Stored data entries
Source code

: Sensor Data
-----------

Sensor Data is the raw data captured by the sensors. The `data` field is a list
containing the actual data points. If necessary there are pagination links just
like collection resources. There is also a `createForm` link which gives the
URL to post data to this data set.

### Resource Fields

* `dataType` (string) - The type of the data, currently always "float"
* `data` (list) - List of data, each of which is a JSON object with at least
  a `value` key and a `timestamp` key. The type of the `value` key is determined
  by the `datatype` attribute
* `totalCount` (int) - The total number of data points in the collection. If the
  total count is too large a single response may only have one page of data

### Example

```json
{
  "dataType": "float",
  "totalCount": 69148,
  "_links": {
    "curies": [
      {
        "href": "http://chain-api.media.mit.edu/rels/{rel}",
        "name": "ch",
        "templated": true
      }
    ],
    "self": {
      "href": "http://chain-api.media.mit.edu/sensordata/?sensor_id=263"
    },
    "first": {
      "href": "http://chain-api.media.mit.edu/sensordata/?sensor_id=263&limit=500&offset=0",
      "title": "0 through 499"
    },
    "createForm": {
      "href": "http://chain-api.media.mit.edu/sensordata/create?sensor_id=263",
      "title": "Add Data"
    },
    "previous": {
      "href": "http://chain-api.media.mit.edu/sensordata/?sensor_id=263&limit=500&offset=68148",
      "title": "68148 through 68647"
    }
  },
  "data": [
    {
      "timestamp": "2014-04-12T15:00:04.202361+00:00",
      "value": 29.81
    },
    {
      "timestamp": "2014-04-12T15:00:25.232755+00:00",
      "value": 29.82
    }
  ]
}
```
* * *
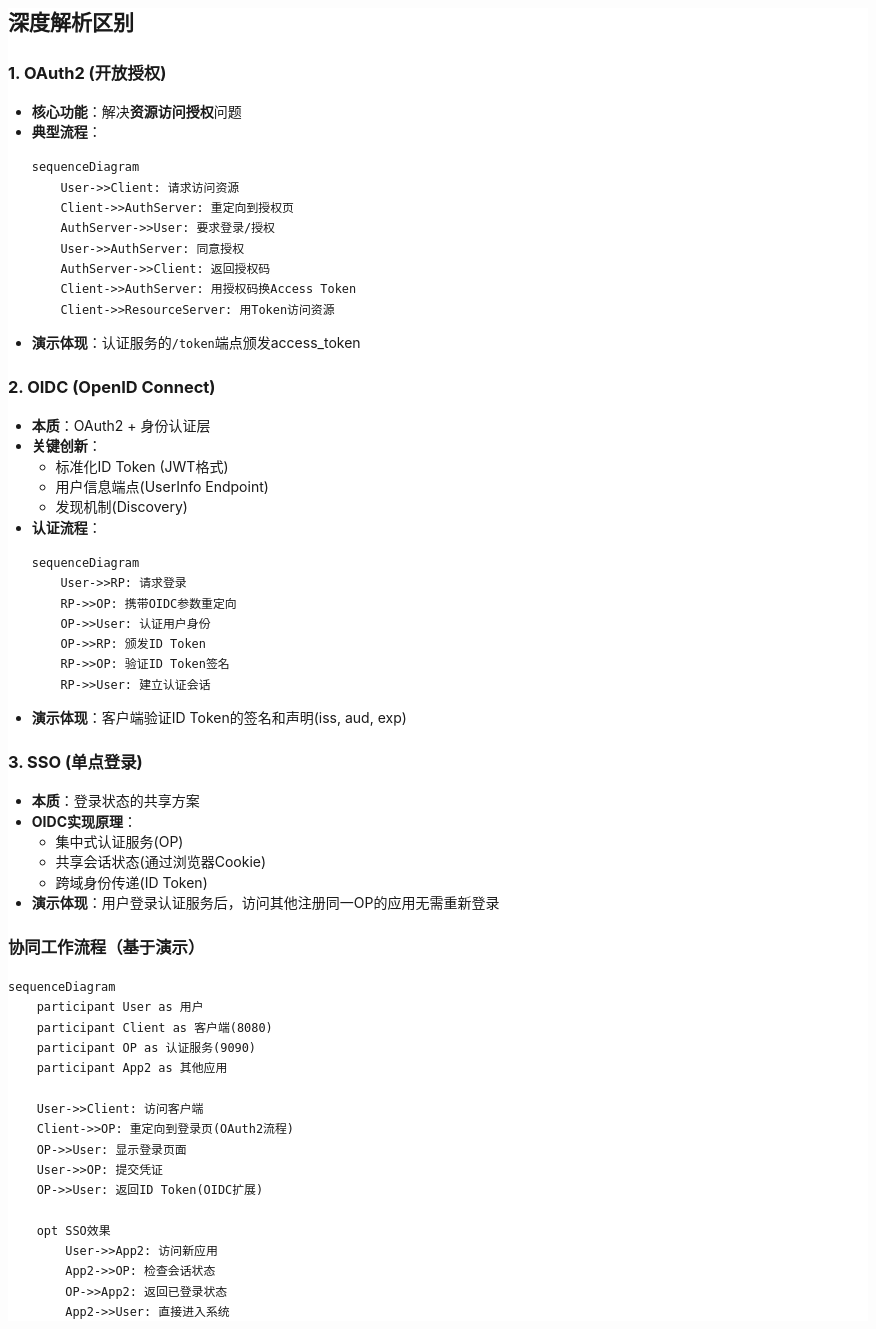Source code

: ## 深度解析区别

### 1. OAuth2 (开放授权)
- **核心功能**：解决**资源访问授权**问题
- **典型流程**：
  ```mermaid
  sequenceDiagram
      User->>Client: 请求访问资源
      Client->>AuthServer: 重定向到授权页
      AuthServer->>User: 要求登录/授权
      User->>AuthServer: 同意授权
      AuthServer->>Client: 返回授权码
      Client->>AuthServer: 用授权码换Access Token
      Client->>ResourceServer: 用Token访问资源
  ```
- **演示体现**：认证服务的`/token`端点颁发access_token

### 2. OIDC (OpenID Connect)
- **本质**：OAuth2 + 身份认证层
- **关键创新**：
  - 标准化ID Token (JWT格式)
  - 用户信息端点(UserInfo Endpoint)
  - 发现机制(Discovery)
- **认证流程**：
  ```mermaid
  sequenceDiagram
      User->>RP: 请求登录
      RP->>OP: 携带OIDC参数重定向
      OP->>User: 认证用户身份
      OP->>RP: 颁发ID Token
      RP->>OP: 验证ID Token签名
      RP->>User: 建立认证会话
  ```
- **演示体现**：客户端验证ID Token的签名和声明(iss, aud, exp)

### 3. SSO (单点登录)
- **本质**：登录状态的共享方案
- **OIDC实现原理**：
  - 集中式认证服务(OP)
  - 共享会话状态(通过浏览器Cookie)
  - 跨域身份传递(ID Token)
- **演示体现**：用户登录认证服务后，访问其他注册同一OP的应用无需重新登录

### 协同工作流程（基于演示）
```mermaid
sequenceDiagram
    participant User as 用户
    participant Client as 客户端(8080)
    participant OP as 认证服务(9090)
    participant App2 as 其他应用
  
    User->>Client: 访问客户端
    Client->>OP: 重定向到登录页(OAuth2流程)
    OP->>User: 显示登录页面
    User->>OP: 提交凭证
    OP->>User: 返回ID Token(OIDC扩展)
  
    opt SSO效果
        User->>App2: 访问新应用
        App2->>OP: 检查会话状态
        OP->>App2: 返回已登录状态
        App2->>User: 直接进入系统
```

> **Exercise goal**
Out of the entries, report each line that contains the word "limit".

> **Written solution**
      "href": "http://chain-api.media.mit.edu/sensordata/?sensor_id=263&limit=500&offset=0",
      "href": "http://chain-api.media.mit.edu/sensordata/?sensor_id=263&limit=500&offset=68148",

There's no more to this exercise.